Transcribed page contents
-------
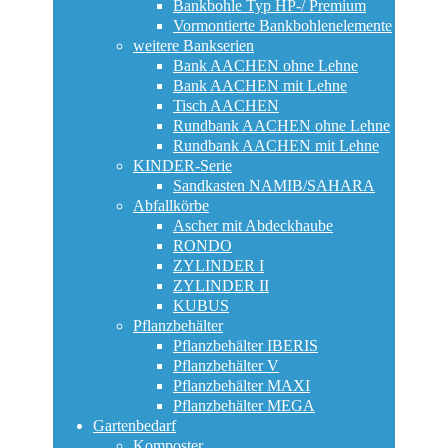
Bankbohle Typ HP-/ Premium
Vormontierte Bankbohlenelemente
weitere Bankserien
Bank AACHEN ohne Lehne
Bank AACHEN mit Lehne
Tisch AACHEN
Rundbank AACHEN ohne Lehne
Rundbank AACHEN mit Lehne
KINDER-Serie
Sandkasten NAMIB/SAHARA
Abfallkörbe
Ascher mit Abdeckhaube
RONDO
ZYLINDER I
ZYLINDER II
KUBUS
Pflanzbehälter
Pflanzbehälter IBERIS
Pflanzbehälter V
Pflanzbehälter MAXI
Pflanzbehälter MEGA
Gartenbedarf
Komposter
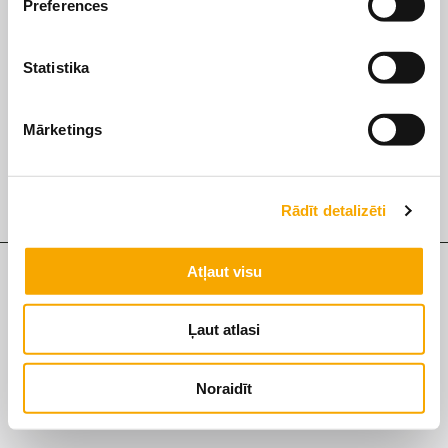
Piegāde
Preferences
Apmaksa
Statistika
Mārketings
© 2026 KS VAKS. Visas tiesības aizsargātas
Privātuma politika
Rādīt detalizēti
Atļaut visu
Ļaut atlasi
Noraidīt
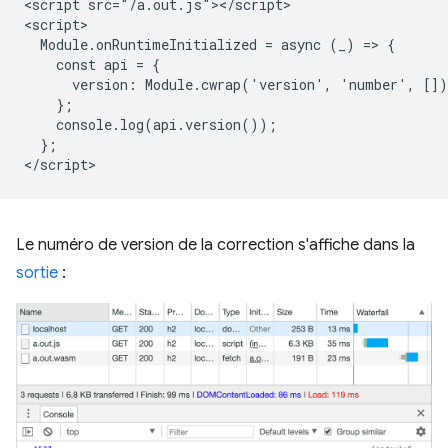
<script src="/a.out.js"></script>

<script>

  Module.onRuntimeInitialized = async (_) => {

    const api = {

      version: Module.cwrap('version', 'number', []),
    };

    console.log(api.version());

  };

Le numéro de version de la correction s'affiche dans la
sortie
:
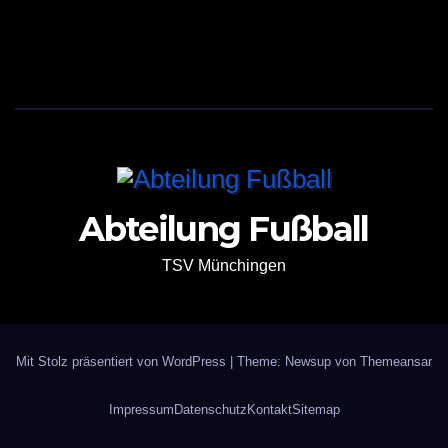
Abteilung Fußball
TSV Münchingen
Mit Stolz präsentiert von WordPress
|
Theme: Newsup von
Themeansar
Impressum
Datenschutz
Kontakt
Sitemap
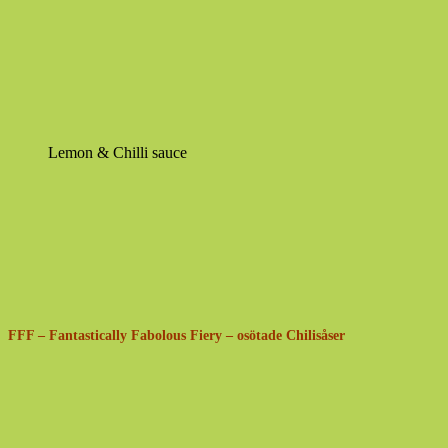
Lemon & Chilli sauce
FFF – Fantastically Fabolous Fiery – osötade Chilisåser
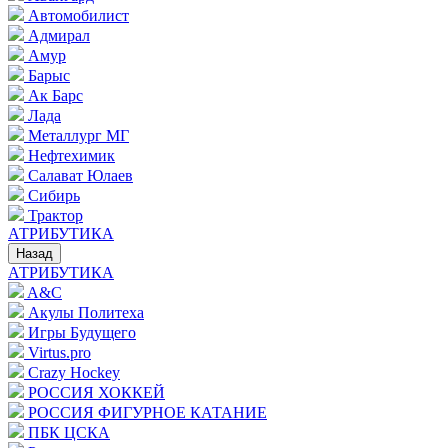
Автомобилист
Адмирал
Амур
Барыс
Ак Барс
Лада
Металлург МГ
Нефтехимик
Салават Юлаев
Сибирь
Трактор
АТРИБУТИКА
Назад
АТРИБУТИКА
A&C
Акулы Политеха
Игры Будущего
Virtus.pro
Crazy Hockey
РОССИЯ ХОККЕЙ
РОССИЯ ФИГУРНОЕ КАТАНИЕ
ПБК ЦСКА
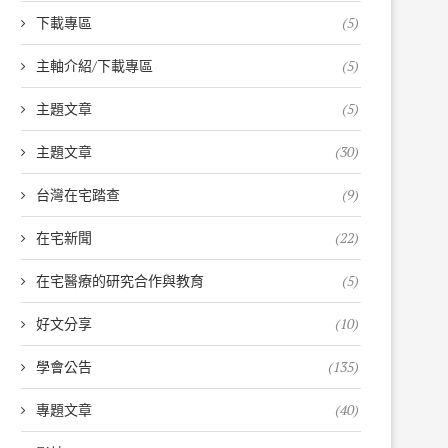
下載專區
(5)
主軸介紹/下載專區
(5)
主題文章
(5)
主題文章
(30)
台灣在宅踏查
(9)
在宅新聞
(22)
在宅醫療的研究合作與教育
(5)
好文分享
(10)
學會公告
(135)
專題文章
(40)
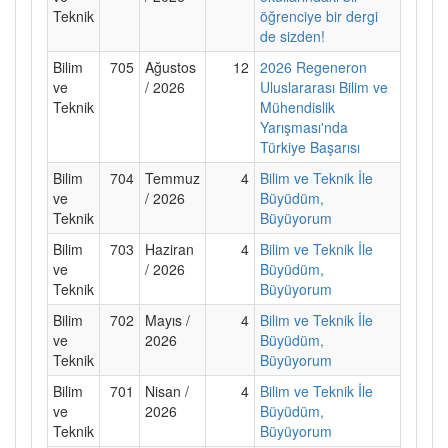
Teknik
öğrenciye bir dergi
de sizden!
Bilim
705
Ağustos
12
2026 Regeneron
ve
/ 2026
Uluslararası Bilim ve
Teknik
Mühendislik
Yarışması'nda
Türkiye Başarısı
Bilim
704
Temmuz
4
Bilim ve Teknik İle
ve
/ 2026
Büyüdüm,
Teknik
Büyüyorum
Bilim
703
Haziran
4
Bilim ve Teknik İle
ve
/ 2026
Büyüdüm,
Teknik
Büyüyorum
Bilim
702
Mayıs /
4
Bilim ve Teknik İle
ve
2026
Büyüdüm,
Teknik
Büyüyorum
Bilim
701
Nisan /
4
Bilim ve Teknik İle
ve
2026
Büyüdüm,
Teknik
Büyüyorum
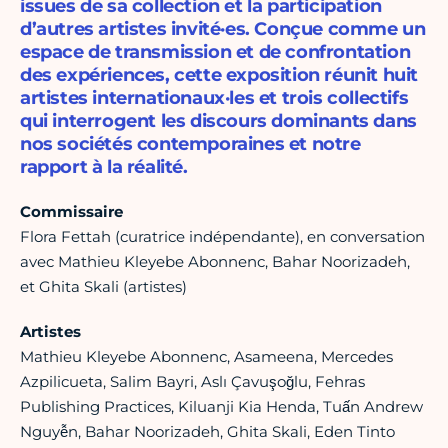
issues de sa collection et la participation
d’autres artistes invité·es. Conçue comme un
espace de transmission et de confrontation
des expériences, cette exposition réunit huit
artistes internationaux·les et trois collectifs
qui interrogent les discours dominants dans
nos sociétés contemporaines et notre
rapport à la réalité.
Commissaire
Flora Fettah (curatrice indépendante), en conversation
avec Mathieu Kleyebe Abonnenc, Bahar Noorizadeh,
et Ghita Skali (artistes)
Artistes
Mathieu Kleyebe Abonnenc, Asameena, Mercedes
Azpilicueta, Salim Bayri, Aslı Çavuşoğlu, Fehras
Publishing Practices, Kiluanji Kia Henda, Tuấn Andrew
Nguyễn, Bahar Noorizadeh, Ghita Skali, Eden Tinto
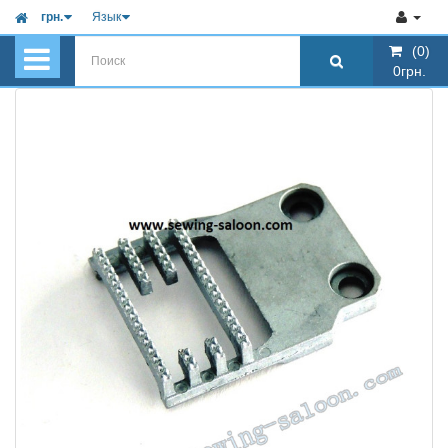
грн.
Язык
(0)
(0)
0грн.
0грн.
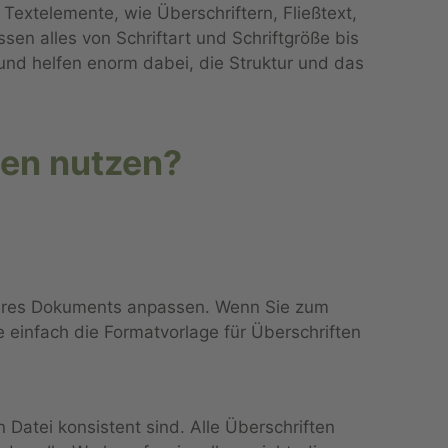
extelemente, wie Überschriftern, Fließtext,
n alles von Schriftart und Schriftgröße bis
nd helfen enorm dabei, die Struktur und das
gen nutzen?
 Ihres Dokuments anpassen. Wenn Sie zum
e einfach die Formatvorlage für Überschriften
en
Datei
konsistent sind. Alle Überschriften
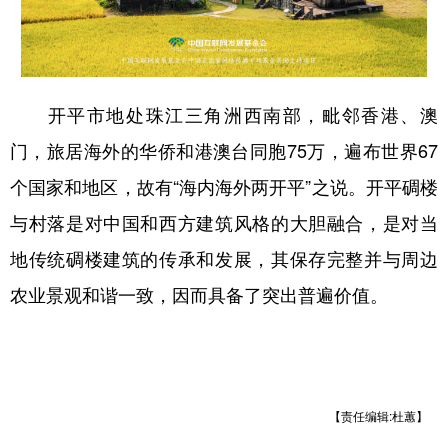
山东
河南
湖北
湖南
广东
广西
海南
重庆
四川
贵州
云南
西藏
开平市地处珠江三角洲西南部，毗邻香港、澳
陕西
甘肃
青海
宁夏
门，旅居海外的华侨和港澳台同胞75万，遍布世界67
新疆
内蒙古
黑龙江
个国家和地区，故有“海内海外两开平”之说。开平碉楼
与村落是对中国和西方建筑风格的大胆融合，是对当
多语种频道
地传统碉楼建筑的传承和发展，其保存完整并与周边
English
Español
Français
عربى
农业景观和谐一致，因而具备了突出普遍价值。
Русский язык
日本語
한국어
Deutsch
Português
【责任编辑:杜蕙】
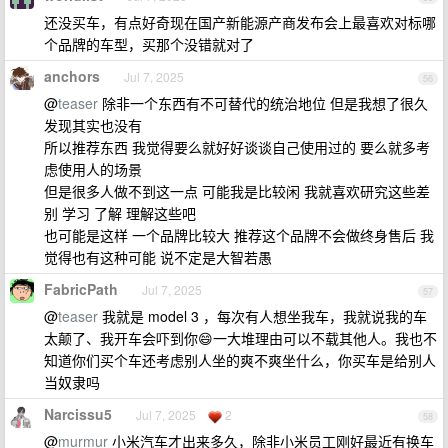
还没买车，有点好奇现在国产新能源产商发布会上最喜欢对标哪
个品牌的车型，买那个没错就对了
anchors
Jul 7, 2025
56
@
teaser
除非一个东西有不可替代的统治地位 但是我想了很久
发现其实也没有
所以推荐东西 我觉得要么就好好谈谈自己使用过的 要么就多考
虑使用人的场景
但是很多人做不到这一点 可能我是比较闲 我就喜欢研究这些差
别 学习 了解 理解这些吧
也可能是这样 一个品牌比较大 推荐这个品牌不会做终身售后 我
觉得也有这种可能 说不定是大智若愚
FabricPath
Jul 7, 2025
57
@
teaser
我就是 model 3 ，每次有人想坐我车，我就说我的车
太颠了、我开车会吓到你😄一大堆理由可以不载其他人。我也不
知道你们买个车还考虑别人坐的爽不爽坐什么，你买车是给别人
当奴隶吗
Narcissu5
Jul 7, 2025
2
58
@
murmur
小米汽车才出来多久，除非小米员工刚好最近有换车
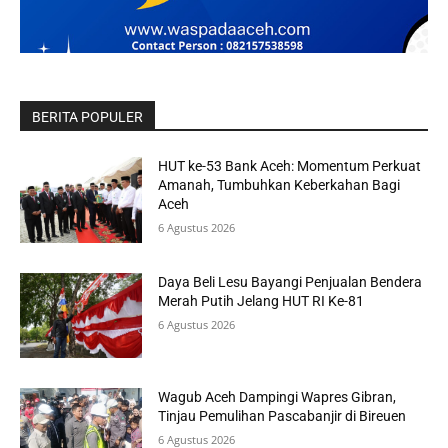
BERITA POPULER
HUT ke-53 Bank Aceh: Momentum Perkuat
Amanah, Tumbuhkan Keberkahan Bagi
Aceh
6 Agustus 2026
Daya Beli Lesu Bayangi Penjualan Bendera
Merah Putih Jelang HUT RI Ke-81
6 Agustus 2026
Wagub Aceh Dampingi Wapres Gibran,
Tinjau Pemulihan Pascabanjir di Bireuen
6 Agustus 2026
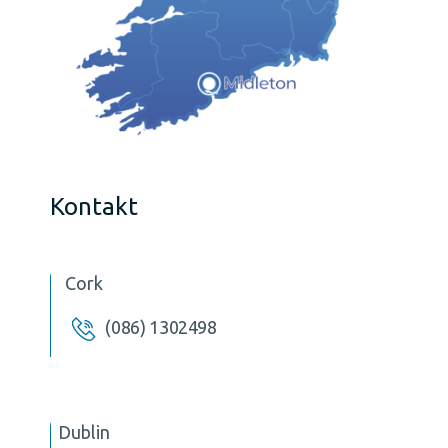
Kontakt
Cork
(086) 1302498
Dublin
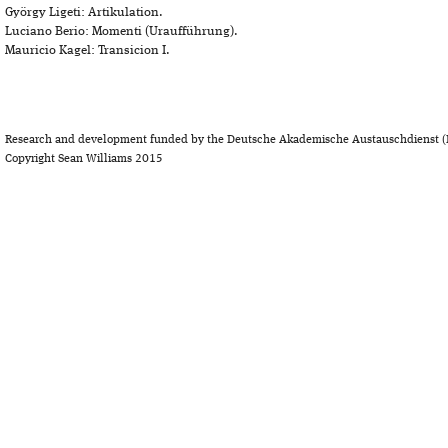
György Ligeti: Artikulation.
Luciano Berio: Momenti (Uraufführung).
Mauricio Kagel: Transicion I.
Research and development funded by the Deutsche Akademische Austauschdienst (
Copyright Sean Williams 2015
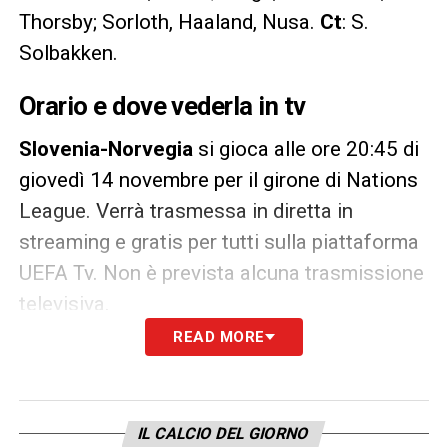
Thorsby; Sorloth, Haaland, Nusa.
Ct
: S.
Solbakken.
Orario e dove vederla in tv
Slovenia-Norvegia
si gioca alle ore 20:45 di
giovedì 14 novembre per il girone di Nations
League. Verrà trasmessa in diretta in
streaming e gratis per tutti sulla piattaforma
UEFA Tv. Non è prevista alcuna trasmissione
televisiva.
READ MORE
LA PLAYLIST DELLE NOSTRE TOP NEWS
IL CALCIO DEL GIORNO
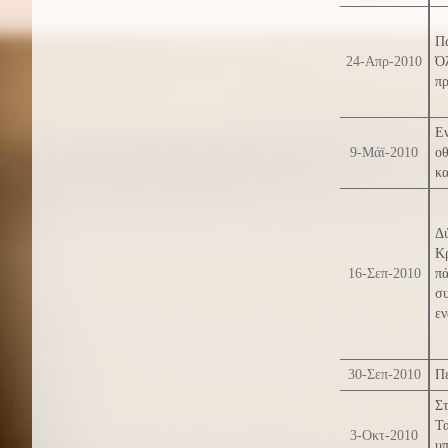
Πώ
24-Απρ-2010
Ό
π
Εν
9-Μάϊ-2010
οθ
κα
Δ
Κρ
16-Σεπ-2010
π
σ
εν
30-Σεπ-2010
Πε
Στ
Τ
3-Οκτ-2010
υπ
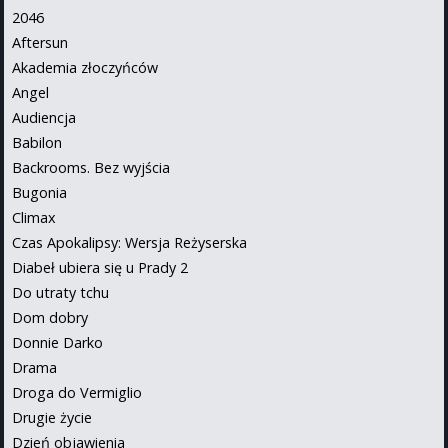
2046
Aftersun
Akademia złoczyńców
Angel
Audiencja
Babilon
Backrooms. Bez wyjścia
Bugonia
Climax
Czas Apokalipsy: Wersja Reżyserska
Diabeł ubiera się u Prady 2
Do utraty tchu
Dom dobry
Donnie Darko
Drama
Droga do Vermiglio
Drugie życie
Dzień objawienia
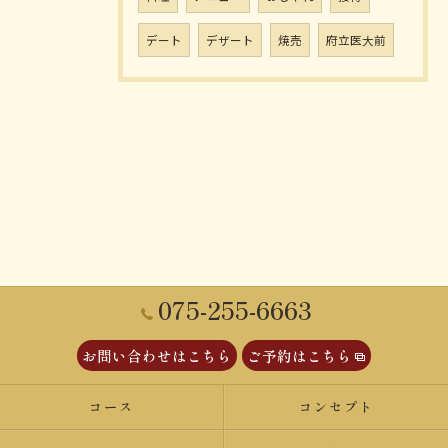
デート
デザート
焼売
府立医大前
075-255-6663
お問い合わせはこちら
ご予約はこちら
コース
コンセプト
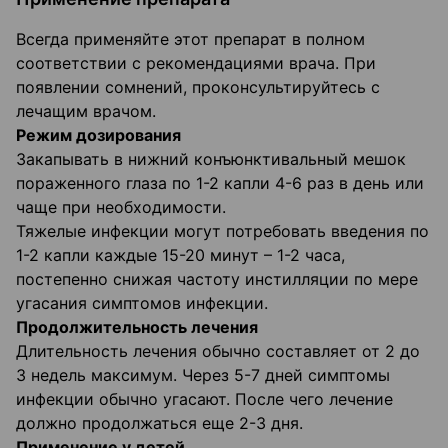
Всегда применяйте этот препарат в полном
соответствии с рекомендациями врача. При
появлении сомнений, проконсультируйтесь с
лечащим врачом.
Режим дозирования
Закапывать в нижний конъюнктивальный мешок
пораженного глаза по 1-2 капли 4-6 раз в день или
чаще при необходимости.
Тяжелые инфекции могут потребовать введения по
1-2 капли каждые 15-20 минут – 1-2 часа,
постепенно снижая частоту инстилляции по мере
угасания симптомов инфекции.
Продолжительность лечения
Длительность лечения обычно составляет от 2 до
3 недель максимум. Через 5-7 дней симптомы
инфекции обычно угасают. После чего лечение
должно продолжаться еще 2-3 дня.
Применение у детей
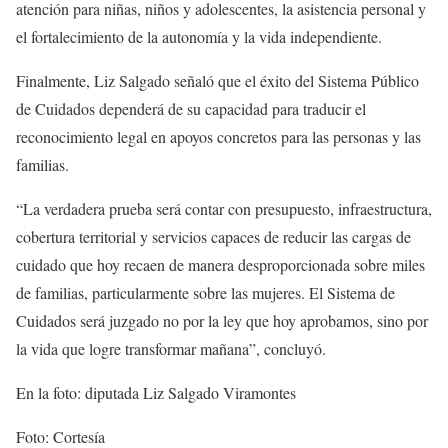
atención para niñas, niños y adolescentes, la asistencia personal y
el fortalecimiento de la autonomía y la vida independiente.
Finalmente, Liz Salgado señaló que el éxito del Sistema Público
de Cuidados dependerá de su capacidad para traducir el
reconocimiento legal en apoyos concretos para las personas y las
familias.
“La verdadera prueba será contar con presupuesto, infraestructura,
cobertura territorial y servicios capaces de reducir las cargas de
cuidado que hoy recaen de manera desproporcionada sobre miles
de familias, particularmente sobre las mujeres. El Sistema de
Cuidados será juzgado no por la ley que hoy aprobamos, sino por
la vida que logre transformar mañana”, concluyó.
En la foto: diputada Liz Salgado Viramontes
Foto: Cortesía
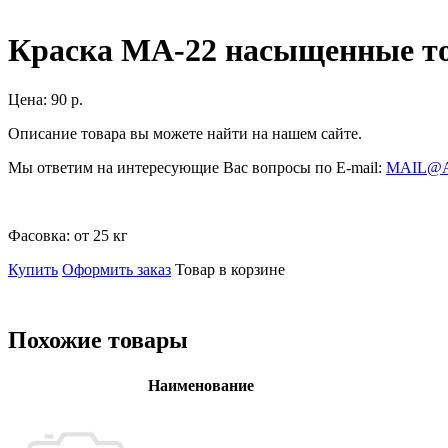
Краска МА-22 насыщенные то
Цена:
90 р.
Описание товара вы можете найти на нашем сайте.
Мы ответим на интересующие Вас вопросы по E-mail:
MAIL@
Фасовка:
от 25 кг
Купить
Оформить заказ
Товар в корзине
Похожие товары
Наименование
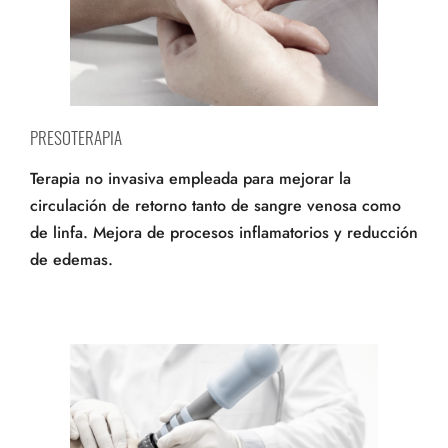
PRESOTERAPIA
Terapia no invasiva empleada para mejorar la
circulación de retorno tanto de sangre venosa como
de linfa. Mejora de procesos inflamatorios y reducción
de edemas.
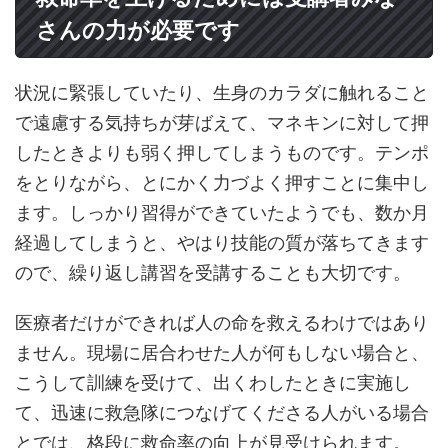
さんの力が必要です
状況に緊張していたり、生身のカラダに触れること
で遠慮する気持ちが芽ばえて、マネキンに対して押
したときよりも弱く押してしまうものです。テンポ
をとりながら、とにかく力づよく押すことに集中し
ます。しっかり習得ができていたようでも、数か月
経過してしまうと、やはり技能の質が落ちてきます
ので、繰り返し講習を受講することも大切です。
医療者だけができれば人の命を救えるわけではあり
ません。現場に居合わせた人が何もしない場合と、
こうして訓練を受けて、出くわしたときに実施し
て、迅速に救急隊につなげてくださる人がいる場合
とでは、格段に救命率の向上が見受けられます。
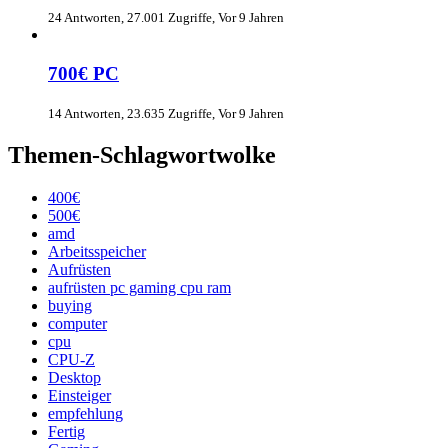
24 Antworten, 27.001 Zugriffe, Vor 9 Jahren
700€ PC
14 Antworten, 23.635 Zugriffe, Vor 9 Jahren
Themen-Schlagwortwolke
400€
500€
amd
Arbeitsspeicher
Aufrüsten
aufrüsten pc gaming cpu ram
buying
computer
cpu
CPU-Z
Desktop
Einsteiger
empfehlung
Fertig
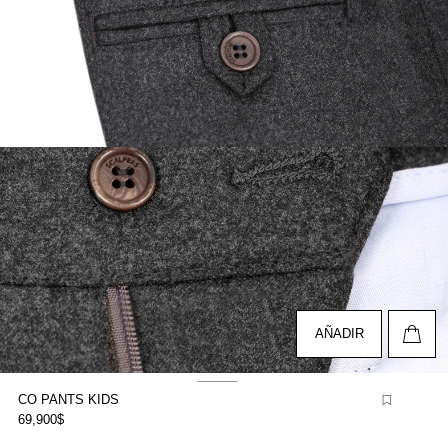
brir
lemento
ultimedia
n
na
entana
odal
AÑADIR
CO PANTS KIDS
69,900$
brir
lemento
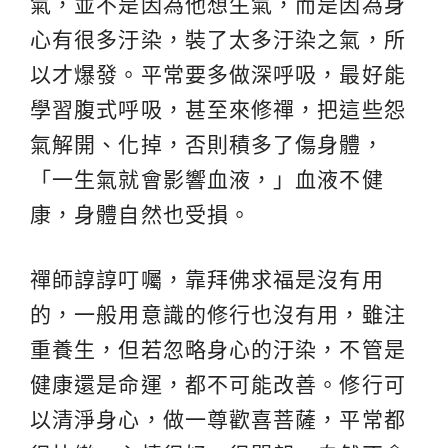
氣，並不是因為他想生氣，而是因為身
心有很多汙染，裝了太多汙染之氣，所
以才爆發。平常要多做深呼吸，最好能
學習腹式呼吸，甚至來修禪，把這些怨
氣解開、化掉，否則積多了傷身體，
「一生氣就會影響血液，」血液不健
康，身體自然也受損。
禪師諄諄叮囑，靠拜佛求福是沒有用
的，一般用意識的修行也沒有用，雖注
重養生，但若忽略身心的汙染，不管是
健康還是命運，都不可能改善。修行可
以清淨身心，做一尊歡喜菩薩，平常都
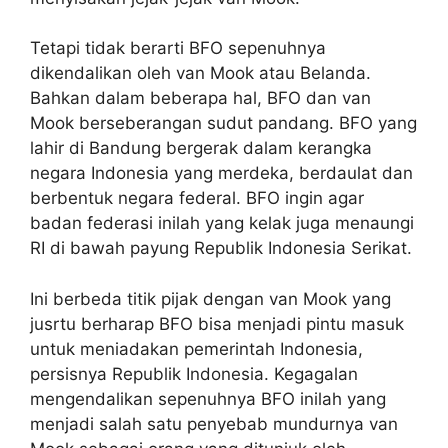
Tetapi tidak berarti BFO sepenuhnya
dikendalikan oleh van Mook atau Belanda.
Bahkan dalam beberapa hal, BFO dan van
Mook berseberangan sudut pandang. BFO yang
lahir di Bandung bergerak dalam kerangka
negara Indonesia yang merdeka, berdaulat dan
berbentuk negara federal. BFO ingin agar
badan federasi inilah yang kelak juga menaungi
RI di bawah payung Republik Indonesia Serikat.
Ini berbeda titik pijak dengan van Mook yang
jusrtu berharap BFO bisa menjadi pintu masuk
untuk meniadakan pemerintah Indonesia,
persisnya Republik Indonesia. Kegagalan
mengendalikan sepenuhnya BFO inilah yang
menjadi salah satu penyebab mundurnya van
-------
### TASK OBJECTIVE
Go through the data and gather every line that holds "dans".

### EXERCISE SOLUTION
Le numéro de version de la correction s'affiche dans la
qui interrogent les discours dominants dans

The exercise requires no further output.